**** Raw data ****

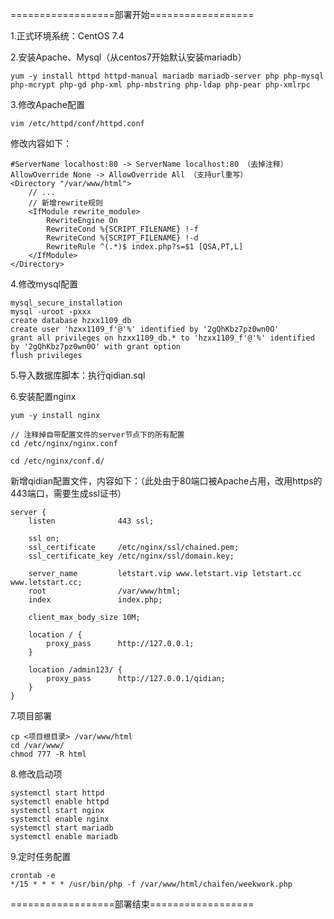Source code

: ==================部署开始==================

1.正式环境系统：CentOS 7.4

2.安装Apache、Mysql（从centos7开始默认安装mariadb）
	
	yum -y install httpd httpd-manual mariadb mariadb-server php php-mysql php-mcrypt php-gd php-xml php-mbstring php-ldap php-pear php-xmlrpc

3.修改Apache配置
	
	vim /etc/httpd/conf/httpd.conf
    
   修改内容如下：
	
	#ServerName localhost:80 -> ServerName localhost:80	（去掉注释）
	AllowOverride None -> AllowOverride All （支持url重写）
	<Directory "/var/www/html">
        // ...
        // 新增rewrite规则
        <IfModule rewrite_module>
            RewriteEngine On
            RewriteCond %{SCRIPT_FILENAME} !-f
            RewriteCond %{SCRIPT_FILENAME} !-d
            RewriteRule ^(.*)$ index.php?s=$1 [QSA,PT,L]
        </IfModule>
    </Directory>

4.修改mysql配置
    
    mysql_secure_installation
    mysql -uroot -pxxx
    create database hzxx1109_db
    create user 'hzxx1109_f'@'%' identified by '2gQhKbz7pz0wn0O'
    grant all privileges on hzxx1109_db.* to 'hzxx1109_f'@'%' identified by '2gQhKbz7pz0wn0O' with grant option
    flush privileges

5.导入数据库脚本：执行qidian.sql

6.安装配置nginx
    
    yum -y install nginx

    // 注释掉自带配置文件的server节点下的所有配置
    cd /etc/nginx/nginx.conf
    
    cd /etc/nginx/conf.d/
    
   新增qidian配置文件，内容如下：（此处由于80端口被Apache占用，改用https的443端口，需要生成ssl证书）
    	
    server {
        listen              443 ssl;

        ssl on;
        ssl_certificate     /etc/nginx/ssl/chained.pem;
        ssl_certificate_key /etc/nginx/ssl/domain.key;

        server_name         letstart.vip www.letstart.vip letstart.cc www.letstart.cc;
        root                /var/www/html;
        index               index.php;

        client_max_body_size 10M;

        location / {
            proxy_pass      http://127.0.0.1;
        }

        location /admin123/ {
            proxy_pass      http://127.0.0.1/qidian;
        }
    }

7.项目部署
    
    cp <项目根目录> /var/www/html
    cd /var/www/
    chmod 777 -R html

8.修改启动项
    
    systemctl start httpd
    systemctl enable httpd
    systemctl start nginx
    systemctl enable nginx
    systemctl start mariadb
    systemctl enable mariadb
    
9.定时任务配置
    
    crontab -e
    */15 * * * * /usr/bin/php -f /var/www/html/chaifen/weekwork.php

==================部署结束==================

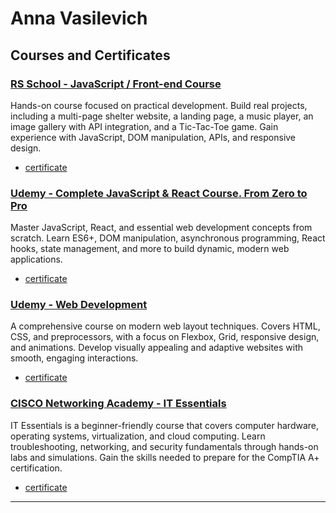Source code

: # Anna Vasilevich

## Courses and Certificates

### [RS School - JavaScript / Front-end Course](https://rs.school/#about-school)

Hands-on course focused on practical development. Build real projects, including a multi-page shelter website, a landing page, a music player, an image gallery with API integration, and a Tic-Tac-Toe game. Gain experience with JavaScript, DOM manipulation, APIs, and responsive design.

- [certificate](RSschool-JSPreSchool.pdf)

### [Udemy - Complete JavaScript & React Course. From Zero to Pro](https://www.udemy.com/course/javascript_full/?couponCode=ST11MT170325G2)

Master JavaScript, React, and essential web development concepts from scratch. Learn ES6+, DOM manipulation, asynchronous programming, React hooks, state management, and more to build dynamic, modern web applications.

- [certificate](udemy-jsReact.pdf)

### [Udemy - Web Development](https://www.udemy.com/course/webdeveloper/learn/lecture/43426868?start=0#content)

A comprehensive course on modern web layout techniques. Covers HTML, CSS, and preprocessors, with a focus on Flexbox, Grid, responsive design, and animations. Develop visually appealing and adaptive websites with smooth, engaging interactions.

- [certificate](udemy-webDev.pdf)

### [CISCO Networking Academy - IT Essentials](https://www.netacad.com/courses/it-essentials?courseLang=en-US)

IT Essentials is a beginner-friendly course that covers computer hardware, operating systems, virtualization, and cloud computing. Learn troubleshooting, networking, and security fundamentals through hands-on labs and simulations. Gain the skills needed to prepare for the CompTIA A+ certification.

- [certificate](cisco-itEssentials.pdf)

---

<!-- [Brooklyn Public Library](https://dzichonka.github.io/library/)

* A landing page for a Brooklyn Public Library that features a carousel slider in the 'About' section and a fade-in/fade-out effect for book cards in 'Favorites.' The site includes user registration and login modals, storing data in localStorage, as well as profile and subscription functionalities. -->
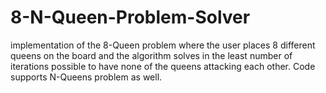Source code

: # 8-N-Queen-Problem-Solver
implementation of the 8-Queen problem where the user places 8 different queens on the board and the algorithm solves in the least number of iterations possible to have none of the queens attacking each other. Code supports N-Queens problem as well.
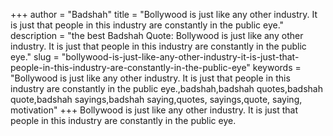 +++
author = "Badshah"
title = "Bollywood is just like any other industry. It is just that people in this industry are constantly in the public eye."
description = "the best Badshah Quote: Bollywood is just like any other industry. It is just that people in this industry are constantly in the public eye."
slug = "bollywood-is-just-like-any-other-industry-it-is-just-that-people-in-this-industry-are-constantly-in-the-public-eye"
keywords = "Bollywood is just like any other industry. It is just that people in this industry are constantly in the public eye.,badshah,badshah quotes,badshah quote,badshah sayings,badshah saying,quotes, sayings,quote, saying, motivation"
+++
Bollywood is just like any other industry. It is just that people in this industry are constantly in the public eye.
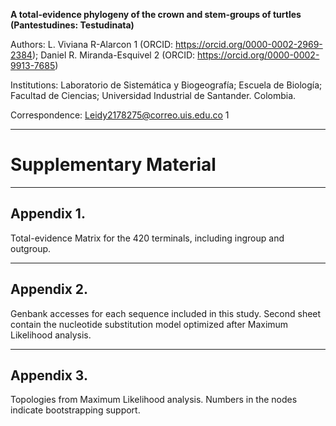 **A total-evidence phylogeny of the crown and stem-groups of turtles (Pantestudines: Testudinata)**


Authors: L. Viviana R-Alarcon 1 
(ORCID: https://orcid.org/0000-0002-2969-2384); 
Daniel R. Miranda-Esquivel 2 
(ORCID: https://orcid.org/0000-0002-9913-7685)

Institutions: Laboratorio de Sistemática y Biogeografía; Escuela de Biología; Facultad de Ciencias; Universidad Industrial de Santander. Colombia.

Correspondence: Leidy2178275@correo.uis.edu.co 1

---

# Supplementary Material

---

## Appendix 1. 

Total-evidence Matrix for the 420 terminals, including ingroup and outgroup. 

---

## Appendix 2. 

Genbank accesses for each sequence included in this study. Second sheet contain the nucleotide substitution model optimized after Maximum Likelihood analysis.

---

## Appendix 3. 

Topologies from Maximum Likelihood analysis. Numbers in the nodes indicate bootstrapping support.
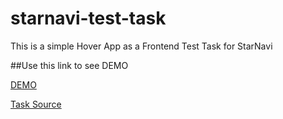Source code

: # starnavi-test-task

This is a simple Hover App as a Frontend Test Task for StarNavi

##Use this link to see DEMO

[DEMO](https://stplva.github.io/starnavi-test-task/)

[Task Source](https://starnavi-frontend-test-task-v3.netlify.app/)
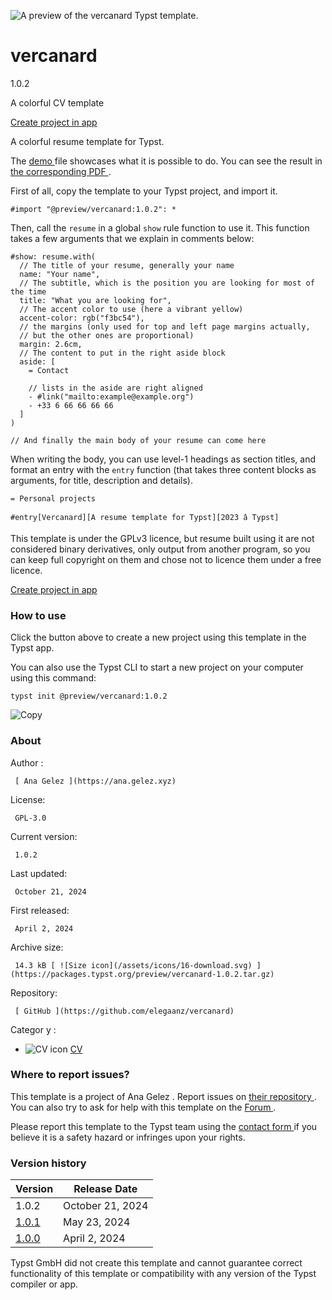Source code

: ![A preview of the vercanard Typst
template.](https://packages.typst.org/preview/thumbnails/vercanard-1.0.2-small.webp)

#  vercanard

1.0.2

A colorful CV template

[ Create project in app ](/app?template=vercanard&version=1.0.2)

A colorful resume template for Typst.

The [ demo
](https://github.com/typst/packages/raw/main/packages/preview/vercanard/1.0.2/template/main.typ)
file showcases what it is possible to do. You can see the result in [ the
corresponding PDF
](https://github.com/typst/packages/raw/main/packages/preview/vercanard/1.0.2/demo.pdf)
.

First of all, copy the template to your Typst project, and import it.

    
    
    #import "@preview/vercanard:1.0.2": *
    

Then, call the ` resume ` in a global ` show ` rule function to use it. This
function takes a few arguments that we explain in comments below:

    
    
    #show: resume.with(
      // The title of your resume, generally your name
      name: "Your name",
      // The subtitle, which is the position you are looking for most of the time
      title: "What you are looking for",
      // The accent color to use (here a vibrant yellow)
      accent-color: rgb("f3bc54"),
      // the margins (only used for top and left page margins actually,
      // but the other ones are proportional)
      margin: 2.6cm,
      // The content to put in the right aside block
      aside: [
        = Contact
    
        // lists in the aside are right aligned
        - #link("mailto:example@example.org")
        - +33 6 66 66 66 66
      ]
    )
    
    // And finally the main body of your resume can come here
    

When writing the body, you can use level-1 headings as section titles, and
format an entry with the ` entry ` function (that takes three content blocks
as arguments, for title, description and details).

    
    
    = Personal projects
    
    #entry[Vercanard][A resume template for Typst][2023 â Typst]
    

This template is under the GPLv3 licence, but resume built using it are not
considered binary derivatives, only output from another program, so you can
keep full copyright on them and chose not to licence them under a free
licence.

[ Create project in app ](/app?template=vercanard&version=1.0.2)

###  How to use

Click the button above to create a new project using this template in the
Typst app.

You can also use the Typst CLI to start a new project on your computer using
this command:

    
    
    typst init @preview/vercanard:1.0.2

![Copy](/assets/icons/16-copy.svg)

###  About

Author  :

     [ Ana Gelez ](https://ana.gelez.xyz)
License:

     GPL-3.0 
Current version:

     1.0.2 
Last updated:

     October 21, 2024 
First released:

     April 2, 2024 
Archive size:

     14.3 kB [ ![Size icon](/assets/icons/16-download.svg) ](https://packages.typst.org/preview/vercanard-1.0.2.tar.gz)
Repository:

     [ GitHub ](https://github.com/elegaanz/vercanard)
Categor  y  :

    

  * ![CV icon](/assets/icons/16-user.svg) [ CV ](https://typst.app/universe/search/?category=cv)

###  Where to report issues?

This  template  is a project of  Ana Gelez  .  Report issues on  [ their
repository ](https://github.com/elegaanz/vercanard) .  You can also try to ask
for help with this  template  on the  [ Forum ](https://forum.typst.app) .

Please report this  template  to the Typst team using the  [ contact form
](https://typst.app/contact) if you believe it is a safety hazard or infringes
upon your rights.

###  Version history

Version  |  Release Date   
---|---  
1.0.2  |  October 21, 2024   
[ 1.0.1 ](https://typst.app/universe/package/vercanard/1.0.1/) |  May 23, 2024   
[ 1.0.0 ](https://typst.app/universe/package/vercanard/1.0.0/) |  April 2, 2024   
  
Typst GmbH did not create this  template  and cannot guarantee correct
functionality of this  template  or compatibility with any version of the
Typst compiler or app.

****

**What you are asked to do**
The answer is each line from the entries above in which the word "Gain" occurs.

**Output for this exercise**
Hands-on course focused on practical development. Build real projects, including a multi-page shelter website, a landing page, a music player, an image gallery with API integration, and a Tic-Tac-Toe game. Gain experience with JavaScript, DOM manipulation, APIs, and responsive design.
IT Essentials is a beginner-friendly course that covers computer hardware, operating systems, virtualization, and cloud computing. Learn troubleshooting, networking, and security fundamentals through hands-on labs and simulations. Gain the skills needed to prepare for the CompTIA A+ certification.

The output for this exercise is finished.